About this exercise >> Format each line of the material below as one string in a JSON list, and omit the blank lines.

Chart comprehension data:
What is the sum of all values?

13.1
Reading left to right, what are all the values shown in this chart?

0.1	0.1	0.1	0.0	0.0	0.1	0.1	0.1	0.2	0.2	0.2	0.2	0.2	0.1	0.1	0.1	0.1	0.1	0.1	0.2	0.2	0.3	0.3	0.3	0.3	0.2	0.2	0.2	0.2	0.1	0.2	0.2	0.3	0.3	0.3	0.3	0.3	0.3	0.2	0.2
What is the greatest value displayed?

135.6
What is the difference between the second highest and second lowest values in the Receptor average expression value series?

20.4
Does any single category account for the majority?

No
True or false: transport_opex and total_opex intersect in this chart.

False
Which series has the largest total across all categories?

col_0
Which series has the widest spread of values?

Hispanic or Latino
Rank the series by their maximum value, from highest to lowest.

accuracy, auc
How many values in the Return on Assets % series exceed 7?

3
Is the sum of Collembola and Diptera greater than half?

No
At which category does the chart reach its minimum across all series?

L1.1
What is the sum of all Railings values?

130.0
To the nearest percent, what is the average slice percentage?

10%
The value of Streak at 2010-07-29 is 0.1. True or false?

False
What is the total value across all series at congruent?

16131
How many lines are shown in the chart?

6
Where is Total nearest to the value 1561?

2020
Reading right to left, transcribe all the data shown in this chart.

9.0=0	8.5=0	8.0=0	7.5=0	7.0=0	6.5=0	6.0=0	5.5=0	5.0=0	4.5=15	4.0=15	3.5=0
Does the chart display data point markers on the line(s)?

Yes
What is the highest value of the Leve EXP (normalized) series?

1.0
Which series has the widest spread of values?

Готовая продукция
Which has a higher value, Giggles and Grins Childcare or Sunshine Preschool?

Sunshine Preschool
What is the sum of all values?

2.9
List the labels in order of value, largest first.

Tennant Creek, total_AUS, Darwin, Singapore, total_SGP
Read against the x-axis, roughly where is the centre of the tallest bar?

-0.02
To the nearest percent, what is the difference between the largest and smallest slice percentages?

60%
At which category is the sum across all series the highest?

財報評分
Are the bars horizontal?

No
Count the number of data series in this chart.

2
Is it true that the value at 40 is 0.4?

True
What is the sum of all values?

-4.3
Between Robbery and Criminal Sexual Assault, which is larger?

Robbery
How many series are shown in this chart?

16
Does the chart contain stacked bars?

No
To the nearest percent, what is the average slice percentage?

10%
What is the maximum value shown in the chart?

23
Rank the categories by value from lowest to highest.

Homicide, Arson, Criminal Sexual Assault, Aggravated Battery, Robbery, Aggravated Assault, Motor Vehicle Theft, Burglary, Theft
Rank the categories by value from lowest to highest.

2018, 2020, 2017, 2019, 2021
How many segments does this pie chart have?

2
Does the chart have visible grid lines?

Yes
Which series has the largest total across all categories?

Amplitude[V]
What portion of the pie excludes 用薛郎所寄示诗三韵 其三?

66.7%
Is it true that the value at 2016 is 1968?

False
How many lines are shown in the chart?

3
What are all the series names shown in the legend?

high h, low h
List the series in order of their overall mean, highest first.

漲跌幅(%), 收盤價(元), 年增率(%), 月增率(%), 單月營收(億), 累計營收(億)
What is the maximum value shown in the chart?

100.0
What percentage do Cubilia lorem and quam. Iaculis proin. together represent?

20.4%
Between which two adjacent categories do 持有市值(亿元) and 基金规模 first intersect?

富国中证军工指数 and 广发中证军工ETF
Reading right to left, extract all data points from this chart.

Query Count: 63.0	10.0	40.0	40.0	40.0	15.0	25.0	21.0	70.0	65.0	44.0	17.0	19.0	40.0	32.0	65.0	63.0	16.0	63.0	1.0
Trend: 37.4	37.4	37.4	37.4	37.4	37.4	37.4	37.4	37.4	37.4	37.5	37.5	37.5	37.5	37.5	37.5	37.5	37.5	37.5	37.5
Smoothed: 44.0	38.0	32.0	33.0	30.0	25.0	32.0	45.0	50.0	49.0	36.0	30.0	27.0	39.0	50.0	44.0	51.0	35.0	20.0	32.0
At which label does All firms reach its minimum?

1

Answer to this problem >>
[
  "What is the sum of all values?",
  "13.1",
  "Reading left to right, what are all the values shown in this chart?",
  "0.1\t0.1\t0.1\t0.0\t0.0\t0.1\t0.1\t0.1\t0.2\t0.2\t0.2\t0.2\t0.2\t0.1\t0.1\t0.1\t0.1\t0.1\t0.1\t0.2\t0.2\t0.3\t0.3\t0.3\t0.3\t0.2\t0.2\t0.2\t0.2\t0.1\t0.2\t0.2\t0.3\t0.3\t0.3\t0.3\t0.3\t0.3\t0.2\t0.2",
  "What is the greatest value displayed?",
  "135.6",
  "What is the difference between the second highest and second lowest values in the Receptor average expression value series?",
  "20.4",
  "Does any single category account for the majority?",
  "No",
  "True or false: transport_opex and total_opex intersect in this chart.",
  "False",
  "Which series has the largest total across all categories?",
  "col_0",
  "Which series has the widest spread of values?",
  "Hispanic or Latino",
  "Rank the series by their maximum value, from highest to lowest.",
  "accuracy, auc",
  "How many values in the Return on Assets % series exceed 7?",
  "3",
  "Is the sum of Collembola and Diptera greater than half?",
  "No",
  "At which category does the chart reach its minimum across all series?",
  "L1.1",
  "What is the sum of all Railings values?",
  "130.0",
  "To the nearest percent, what is the average slice percentage?",
  "10%",
  "The value of Streak at 2010-07-29 is 0.1. True or false?",
  "False",
  "What is the total value across all series at congruent?",
  "16131",
  "How many lines are shown in the chart?",
  "6",
  "Where is Total nearest to the value 1561?",
  "2020",
  "Reading right to left, transcribe all the data shown in this chart.",
  "9.0=0\t8.5=0\t8.0=0\t7.5=0\t7.0=0\t6.5=0\t6.0=0\t5.5=0\t5.0=0\t4.5=15\t4.0=15\t3.5=0",
  "Does the chart display data point markers on the line(s)?",
  "Yes",
  "What is the highest value of the Leve EXP (normalized) series?",
  "1.0",
  "Which series has the widest spread of values?",
  "Готовая продукция",
  "Which has a higher value, Giggles and Grins Childcare or Sunshine Preschool?",
  "Sunshine Preschool",
  "What is the sum of all values?",
  "2.9",
  "List the labels in order of value, largest first.",
  "Tennant Creek, total_AUS, Darwin, Singapore, total_SGP",
  "Read against the x-axis, roughly where is the centre of the tallest bar?",
  "-0.02",
  "To the nearest percent, what is the difference between the largest and smallest slice percentages?",
  "60%",
  "At which category is the sum across all series the highest?",
  "財報評分",
  "Are the bars horizontal?",
  "No",
  "Count the number of data series in this chart.",
  "2",
  "Is it true that the value at 40 is 0.4?",
  "True",
  "What is the sum of all values?",
  "-4.3",
  "Between Robbery and Criminal Sexual Assault, which is larger?",
  "Robbery",
  "How many series are shown in this chart?",
  "16",
  "Does the chart contain stacked bars?",
  "No",
  "To the nearest percent, what is the average slice percentage?",
  "10%",
  "What is the maximum value shown in the chart?",
  "23",
  "Rank the categories by value from lowest to highest.",
  "Homicide, Arson, Criminal Sexual Assault, Aggravated Battery, Robbery, Aggravated Assault, Motor Vehicle Theft, Burglary, Theft",
  "Rank the categories by value from lowest to highest.",
  "2018, 2020, 2017, 2019, 2021",
  "How many segments does this pie chart have?",
  "2",
  "Does the chart have visible grid lines?",
  "Yes",
  "Which series has the largest total across all categories?",
  "Amplitude[V]",
  "What portion of the pie excludes 用薛郎所寄示诗三韵 其三?",
  "66.7%",
  "Is it true that the value at 2016 is 1968?",
  "False",
  "How many lines are shown in the chart?",
  "3",
  "What are all the series names shown in the legend?",
  "high h, low h",
  "List the series in order of their overall mean, highest first.",
  "漲跌幅(%), 收盤價(元), 年增率(%), 月增率(%), 單月營收(億), 累計營收(億)",
  "What is the maximum value shown in the chart?",
  "100.0",
  "What percentage do Cubilia lorem and quam. Iaculis proin. together represent?",
  "20.4%",
  "Between which two adjacent categories do 持有市值(亿元) and 基金规模 first intersect?",
  "富国中证军工指数 and 广发中证军工ETF",
  "Reading right to left, extract all data points from this chart.",
  "Query Count: 63.0\t10.0\t40.0\t40.0\t40.0\t15.0\t25.0\t21.0\t70.0\t65.0\t44.0\t17.0\t19.0\t40.0\t32.0\t65.0\t63.0\t16.0\t63.0\t1.0",
  "Trend: 37.4\t37.4\t37.4\t37.4\t37.4\t37.4\t37.4\t37.4\t37.4\t37.4\t37.5\t37.5\t37.5\t37.5\t37.5\t37.5\t37.5\t37.5\t37.5\t37.5",
  "Smoothed: 44.0\t38.0\t32.0\t33.0\t30.0\t25.0\t32.0\t45.0\t50.0\t49.0\t36.0\t30.0\t27.0\t39.0\t50.0\t44.0\t51.0\t35.0\t20.0\t32.0",
  "At which label does All firms reach its minimum?",
  "1"
]